● **EXERCISE**: Scan the data below and copy each line where "fost" occurs.

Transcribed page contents
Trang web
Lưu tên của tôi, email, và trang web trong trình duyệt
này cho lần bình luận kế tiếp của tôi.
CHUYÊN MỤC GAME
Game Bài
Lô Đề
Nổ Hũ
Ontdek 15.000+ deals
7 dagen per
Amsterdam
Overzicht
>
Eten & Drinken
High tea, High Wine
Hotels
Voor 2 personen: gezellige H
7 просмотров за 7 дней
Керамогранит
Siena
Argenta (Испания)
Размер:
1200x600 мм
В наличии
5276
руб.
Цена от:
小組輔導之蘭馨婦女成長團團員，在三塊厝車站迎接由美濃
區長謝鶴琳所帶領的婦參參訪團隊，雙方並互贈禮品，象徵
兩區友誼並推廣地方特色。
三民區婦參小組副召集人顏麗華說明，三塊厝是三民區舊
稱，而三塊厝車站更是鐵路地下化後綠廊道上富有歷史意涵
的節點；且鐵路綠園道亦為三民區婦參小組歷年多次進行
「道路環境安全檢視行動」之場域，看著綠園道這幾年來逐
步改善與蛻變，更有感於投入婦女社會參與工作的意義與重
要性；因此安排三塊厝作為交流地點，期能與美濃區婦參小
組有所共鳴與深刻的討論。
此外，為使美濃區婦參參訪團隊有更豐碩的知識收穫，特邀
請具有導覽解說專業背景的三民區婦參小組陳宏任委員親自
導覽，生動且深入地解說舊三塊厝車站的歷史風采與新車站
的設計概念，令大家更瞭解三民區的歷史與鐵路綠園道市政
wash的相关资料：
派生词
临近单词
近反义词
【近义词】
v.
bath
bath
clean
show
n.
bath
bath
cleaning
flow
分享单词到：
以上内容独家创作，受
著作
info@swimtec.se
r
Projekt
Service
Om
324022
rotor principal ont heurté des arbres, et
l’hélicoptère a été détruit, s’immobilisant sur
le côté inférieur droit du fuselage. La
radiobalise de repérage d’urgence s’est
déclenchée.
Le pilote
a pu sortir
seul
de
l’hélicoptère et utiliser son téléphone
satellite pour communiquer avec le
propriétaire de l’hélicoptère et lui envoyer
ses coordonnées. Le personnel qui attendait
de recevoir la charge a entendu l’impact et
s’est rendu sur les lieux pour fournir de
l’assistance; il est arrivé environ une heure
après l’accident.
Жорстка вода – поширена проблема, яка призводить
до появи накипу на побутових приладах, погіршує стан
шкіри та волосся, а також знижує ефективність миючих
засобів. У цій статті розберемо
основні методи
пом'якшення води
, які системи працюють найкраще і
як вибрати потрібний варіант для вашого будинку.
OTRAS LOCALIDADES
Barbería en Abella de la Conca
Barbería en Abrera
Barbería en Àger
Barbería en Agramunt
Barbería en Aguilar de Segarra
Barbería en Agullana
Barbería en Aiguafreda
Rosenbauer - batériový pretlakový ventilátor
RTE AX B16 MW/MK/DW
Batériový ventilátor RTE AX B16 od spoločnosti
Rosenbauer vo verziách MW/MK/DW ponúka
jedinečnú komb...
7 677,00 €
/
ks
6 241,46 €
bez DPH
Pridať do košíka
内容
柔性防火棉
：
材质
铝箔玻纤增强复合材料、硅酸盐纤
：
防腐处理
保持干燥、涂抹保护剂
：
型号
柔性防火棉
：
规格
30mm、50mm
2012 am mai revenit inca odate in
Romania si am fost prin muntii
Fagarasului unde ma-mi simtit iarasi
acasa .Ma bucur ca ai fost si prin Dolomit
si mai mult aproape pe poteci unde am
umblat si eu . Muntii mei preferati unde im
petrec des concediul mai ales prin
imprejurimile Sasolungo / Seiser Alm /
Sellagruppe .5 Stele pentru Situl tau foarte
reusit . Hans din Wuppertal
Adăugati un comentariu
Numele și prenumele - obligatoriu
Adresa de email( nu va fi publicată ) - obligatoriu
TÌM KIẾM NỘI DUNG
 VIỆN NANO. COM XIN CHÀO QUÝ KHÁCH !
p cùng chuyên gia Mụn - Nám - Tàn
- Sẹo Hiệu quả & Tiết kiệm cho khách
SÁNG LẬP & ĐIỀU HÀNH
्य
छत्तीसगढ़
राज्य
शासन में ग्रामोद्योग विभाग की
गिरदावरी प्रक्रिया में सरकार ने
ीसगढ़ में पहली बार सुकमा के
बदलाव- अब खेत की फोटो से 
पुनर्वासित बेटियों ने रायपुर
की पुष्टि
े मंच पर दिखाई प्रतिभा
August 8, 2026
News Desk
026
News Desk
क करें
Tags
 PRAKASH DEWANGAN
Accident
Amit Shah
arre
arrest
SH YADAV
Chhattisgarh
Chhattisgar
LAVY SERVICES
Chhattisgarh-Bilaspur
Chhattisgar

● **YOUR SOLUTION**:
Romania si am fost prin muntii
acasa .Ma bucur ca ai fost si prin Dolomit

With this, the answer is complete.